[WORKING DATA]:

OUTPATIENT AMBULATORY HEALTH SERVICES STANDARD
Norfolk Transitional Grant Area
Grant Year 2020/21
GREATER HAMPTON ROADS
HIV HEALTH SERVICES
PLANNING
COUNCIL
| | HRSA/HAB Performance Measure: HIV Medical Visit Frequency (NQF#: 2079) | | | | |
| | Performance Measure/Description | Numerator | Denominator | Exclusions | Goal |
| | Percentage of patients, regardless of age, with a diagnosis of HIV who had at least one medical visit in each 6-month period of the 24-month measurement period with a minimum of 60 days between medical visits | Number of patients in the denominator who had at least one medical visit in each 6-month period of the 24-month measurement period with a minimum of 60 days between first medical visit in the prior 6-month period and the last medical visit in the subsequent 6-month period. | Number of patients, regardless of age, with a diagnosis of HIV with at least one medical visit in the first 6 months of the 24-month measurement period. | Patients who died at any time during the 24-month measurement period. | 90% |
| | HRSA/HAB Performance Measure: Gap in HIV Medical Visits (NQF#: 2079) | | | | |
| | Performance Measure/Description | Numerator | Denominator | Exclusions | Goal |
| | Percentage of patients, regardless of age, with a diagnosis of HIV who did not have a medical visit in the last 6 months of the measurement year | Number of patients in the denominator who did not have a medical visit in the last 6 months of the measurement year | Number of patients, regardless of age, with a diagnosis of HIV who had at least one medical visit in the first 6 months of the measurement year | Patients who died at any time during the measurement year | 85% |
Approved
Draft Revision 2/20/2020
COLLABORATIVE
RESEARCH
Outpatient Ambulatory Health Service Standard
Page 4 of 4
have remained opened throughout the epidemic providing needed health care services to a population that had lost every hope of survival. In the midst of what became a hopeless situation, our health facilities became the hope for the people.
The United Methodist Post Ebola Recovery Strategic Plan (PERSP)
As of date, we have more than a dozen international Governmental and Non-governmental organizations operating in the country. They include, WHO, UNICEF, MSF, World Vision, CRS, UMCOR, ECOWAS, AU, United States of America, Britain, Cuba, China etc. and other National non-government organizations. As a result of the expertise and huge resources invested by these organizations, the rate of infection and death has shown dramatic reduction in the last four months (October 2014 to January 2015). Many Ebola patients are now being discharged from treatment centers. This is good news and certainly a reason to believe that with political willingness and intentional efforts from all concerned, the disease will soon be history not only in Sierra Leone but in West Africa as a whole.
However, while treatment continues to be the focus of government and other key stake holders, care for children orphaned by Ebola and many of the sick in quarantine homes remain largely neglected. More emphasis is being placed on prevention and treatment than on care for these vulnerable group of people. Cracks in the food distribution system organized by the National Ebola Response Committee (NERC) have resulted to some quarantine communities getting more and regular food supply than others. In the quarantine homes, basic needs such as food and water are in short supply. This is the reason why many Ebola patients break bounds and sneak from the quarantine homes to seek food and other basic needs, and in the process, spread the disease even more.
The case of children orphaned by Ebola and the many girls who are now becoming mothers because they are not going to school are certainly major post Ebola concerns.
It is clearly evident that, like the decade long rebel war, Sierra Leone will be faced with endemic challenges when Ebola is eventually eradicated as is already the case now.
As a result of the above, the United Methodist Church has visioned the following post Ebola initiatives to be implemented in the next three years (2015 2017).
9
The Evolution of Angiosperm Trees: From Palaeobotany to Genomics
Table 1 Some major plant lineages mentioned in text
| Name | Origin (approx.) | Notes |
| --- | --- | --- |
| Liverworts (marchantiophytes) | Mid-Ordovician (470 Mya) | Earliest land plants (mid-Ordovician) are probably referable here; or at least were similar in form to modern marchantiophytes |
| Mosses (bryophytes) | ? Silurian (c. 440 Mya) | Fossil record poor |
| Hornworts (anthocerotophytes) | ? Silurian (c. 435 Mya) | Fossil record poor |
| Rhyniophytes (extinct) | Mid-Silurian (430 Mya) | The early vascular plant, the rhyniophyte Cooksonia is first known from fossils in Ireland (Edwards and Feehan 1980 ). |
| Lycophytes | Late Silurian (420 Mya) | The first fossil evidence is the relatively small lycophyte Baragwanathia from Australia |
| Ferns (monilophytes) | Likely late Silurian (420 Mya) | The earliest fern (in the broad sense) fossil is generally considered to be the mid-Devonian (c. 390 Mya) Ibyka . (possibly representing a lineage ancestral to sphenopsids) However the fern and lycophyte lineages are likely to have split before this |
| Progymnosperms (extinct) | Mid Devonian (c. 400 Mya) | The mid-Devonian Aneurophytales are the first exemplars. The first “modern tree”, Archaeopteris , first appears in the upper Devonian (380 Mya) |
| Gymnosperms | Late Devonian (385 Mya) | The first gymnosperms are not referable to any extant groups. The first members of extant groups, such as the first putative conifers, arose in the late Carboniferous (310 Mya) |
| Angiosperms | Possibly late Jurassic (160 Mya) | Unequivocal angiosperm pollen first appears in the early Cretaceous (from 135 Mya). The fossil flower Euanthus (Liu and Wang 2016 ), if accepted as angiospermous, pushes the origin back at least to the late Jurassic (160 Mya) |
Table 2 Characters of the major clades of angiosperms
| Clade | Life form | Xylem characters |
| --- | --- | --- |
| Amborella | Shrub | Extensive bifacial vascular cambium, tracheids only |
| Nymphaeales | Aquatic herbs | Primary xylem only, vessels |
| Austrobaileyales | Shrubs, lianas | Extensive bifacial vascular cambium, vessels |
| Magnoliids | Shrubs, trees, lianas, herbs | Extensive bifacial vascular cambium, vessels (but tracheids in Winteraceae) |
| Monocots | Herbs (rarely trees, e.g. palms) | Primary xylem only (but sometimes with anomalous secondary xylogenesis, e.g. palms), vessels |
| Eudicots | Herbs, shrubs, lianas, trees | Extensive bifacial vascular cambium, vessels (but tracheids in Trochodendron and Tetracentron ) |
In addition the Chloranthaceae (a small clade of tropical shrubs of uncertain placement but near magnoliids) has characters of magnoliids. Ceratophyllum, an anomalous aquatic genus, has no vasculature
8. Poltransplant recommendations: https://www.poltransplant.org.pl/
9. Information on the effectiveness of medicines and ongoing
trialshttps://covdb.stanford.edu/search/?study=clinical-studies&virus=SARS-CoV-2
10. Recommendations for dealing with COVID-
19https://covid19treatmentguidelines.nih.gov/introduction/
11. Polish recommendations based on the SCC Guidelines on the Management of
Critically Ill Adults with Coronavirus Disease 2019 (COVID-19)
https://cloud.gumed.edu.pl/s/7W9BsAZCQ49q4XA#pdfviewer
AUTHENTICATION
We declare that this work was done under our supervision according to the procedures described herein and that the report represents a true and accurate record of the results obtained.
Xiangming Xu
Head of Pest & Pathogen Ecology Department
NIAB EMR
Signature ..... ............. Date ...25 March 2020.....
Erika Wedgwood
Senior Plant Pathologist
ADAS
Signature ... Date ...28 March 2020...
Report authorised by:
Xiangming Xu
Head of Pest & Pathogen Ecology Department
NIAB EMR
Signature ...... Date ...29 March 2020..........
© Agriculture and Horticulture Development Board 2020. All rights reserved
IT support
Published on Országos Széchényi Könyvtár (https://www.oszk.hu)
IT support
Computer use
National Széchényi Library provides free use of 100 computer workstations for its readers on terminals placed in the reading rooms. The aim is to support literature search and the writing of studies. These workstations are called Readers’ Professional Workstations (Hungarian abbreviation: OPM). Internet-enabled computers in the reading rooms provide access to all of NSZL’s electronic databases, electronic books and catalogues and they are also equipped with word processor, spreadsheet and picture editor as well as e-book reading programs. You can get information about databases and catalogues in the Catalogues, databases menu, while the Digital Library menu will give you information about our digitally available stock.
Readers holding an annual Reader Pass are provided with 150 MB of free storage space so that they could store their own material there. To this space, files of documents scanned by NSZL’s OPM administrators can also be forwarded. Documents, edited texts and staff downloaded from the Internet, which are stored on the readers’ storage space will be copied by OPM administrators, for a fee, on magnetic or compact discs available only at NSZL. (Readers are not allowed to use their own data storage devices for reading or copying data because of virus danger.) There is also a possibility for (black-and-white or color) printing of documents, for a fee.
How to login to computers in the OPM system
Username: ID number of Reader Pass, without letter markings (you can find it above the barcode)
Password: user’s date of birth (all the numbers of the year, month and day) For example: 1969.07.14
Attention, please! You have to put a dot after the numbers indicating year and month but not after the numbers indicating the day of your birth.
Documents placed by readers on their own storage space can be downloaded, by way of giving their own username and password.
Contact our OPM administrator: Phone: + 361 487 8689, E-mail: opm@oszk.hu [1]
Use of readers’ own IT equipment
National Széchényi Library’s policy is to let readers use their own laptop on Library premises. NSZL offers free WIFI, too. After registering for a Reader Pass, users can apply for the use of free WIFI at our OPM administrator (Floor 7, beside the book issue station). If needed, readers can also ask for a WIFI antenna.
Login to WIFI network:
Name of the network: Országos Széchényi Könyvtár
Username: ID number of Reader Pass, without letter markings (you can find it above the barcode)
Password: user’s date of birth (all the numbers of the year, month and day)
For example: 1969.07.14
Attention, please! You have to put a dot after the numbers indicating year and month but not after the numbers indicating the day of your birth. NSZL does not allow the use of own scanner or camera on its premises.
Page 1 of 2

[DIRECTIONS FOR THIS TASK]: Among the records above, extract exactly the lines from the line with "Published on Országos" to the line with "Computer use", both lines included, and leave out the rest.

[SOLVED PROBLEM]:
Published on Országos Széchényi Könyvtár (https://www.oszk.hu)
IT support
Computer use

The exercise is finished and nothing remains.